Daraus folgt natürlich nichts mit Bezug auf die Interpretation der Aufnahme. Nur macht die NATO von sich aus nur sehr, sehr spärliche Angaben zu den von ihnen präsentierten Beweisbildern für eine russische Militärintervention in der Ukraine. Und von diesen spärlichen Angaben sind zumindest manche eindeutig falsch. Da sollte man sich schon selber fragen, wieviel Vertrauen man den Verlautbarungen der NATO insgesamt entgegen bringen will.


Nachtrag 4.9.:
An manchen Tagen will man ja alles lieber machen als das, was man eigentlich tun müßte… Also habe ich heute eine kleine Animation gemacht, die die Analyse des Bildes etwas anschaulicher macht.
Im ersten Schritt zeigt die Animation, wie durch kippen des Blickwinkels nach Norden sich die Verzerrung der Linien in Nord-Süd-Richtung gegenüber der Ost-West-Richtung ändert. Die rote Raute im Bild soll dies illustrieren. Die blaue Linie könnte etwa der Strommast aus dem unten gezeigten Ausschnitt sein.
Wenn die Verzerrung richtig ermittelt ist, kann der Schattenverlauf für den Aufnahmetag aus dieser Perspektive simuliert werden. Die rote Linie gibt den beobachteten Schattenverlauf wieder. Um ca. 9:20 stimmen Länge und Richtung des simulierten Schattens mit dem beobachteten Schatten überein.

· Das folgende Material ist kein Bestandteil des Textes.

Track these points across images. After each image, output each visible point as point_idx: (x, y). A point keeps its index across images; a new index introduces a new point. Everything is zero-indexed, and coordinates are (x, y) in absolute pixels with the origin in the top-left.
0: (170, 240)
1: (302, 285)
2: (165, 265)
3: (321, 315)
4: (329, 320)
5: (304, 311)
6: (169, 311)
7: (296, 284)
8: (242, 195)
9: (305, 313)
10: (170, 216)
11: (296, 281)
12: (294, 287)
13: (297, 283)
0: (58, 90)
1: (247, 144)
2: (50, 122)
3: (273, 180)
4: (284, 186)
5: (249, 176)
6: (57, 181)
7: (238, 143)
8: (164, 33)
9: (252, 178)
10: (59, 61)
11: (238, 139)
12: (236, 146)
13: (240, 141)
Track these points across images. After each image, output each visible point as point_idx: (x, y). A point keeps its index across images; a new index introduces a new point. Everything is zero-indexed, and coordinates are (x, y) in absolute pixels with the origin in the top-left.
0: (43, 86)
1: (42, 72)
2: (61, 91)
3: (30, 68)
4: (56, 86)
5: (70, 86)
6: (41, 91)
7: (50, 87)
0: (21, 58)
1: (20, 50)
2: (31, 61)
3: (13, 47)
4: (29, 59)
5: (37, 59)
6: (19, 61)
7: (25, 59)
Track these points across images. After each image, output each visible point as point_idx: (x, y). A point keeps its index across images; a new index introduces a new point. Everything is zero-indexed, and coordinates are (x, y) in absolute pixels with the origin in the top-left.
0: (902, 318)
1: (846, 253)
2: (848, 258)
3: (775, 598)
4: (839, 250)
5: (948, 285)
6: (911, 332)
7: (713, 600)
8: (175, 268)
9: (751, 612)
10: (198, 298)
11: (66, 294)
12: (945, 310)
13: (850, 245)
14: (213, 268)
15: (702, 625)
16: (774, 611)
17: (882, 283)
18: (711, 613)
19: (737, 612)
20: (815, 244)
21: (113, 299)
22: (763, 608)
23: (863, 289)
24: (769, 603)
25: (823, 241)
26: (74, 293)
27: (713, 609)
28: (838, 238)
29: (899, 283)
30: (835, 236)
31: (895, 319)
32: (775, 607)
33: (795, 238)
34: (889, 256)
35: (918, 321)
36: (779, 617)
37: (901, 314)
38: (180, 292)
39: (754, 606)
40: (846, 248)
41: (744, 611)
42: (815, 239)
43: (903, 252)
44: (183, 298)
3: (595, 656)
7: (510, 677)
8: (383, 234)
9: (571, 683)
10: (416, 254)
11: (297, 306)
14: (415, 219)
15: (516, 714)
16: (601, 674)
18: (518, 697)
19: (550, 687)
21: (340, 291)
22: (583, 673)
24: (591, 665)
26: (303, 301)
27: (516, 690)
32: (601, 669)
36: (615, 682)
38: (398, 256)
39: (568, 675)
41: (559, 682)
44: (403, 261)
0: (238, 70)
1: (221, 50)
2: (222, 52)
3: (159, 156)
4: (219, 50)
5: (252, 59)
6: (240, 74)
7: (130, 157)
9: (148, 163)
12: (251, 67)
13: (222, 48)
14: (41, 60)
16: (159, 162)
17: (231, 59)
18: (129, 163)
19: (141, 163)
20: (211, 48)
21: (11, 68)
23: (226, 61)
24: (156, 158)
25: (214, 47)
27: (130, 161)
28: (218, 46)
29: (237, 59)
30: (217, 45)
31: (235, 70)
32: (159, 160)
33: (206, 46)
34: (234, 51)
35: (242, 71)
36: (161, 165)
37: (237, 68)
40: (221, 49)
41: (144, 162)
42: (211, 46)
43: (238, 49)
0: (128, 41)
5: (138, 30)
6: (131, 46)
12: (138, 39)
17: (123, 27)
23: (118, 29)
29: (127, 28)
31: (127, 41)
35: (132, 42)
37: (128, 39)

Diese Zeit ist etwas später als die zuvor angegebene, aber ich habe versucht, nicht nur Richtung, sondern auch Länge des Schattens richtig zu treffen. Die Abweichung von ca. 20 min in der Aufnahmezeit entspricht einer Winkelungenauigkeit von um die drei Grad und gibt ein Gefühl für die Unsicherheiten in der simplen Abschätzung hier. Allerdings weist die problemlose Übereinstimmung von Richtung und Länge des Schattens darauf hin, daß die Satellitenaufnahme wirklich vom 21.8. stammen kann. In Frage kämen bei der Unsicherheit hier auch einige Tage um den 21.8., herum, sowie die letzte Aprilwoche (die Sonne hat im späten Frühjahr einen analogen Verlauf zum späten Sommer). Das Jahr der Aufnahme kann aber nicht ermittelt werden.

1 Kommentar:

  1. Ich bin ja kein direkter Freund von Verschwörungstheorien, aber ist es nicht seltsam, dass gestern vor sehr genauen 75 Jahren jemand behauptete, dass nun zurückgeschossen würde? Derjenige benutzte damals noch keine Satellitenbilder, er verließ sich eher auf handfeste Argumente und ein wenig (haha!) Radioaktivität. Zumindest an einem Sender. Wäre ich Schwabe, würde ich folgern: "I fänd des Gleiwitz ig, wenn do no an Angriffsplan draus entschtänd. Senn ja olles Barbar-Rossa do drääbe..."

    Aber man will es ja nicht beschreien.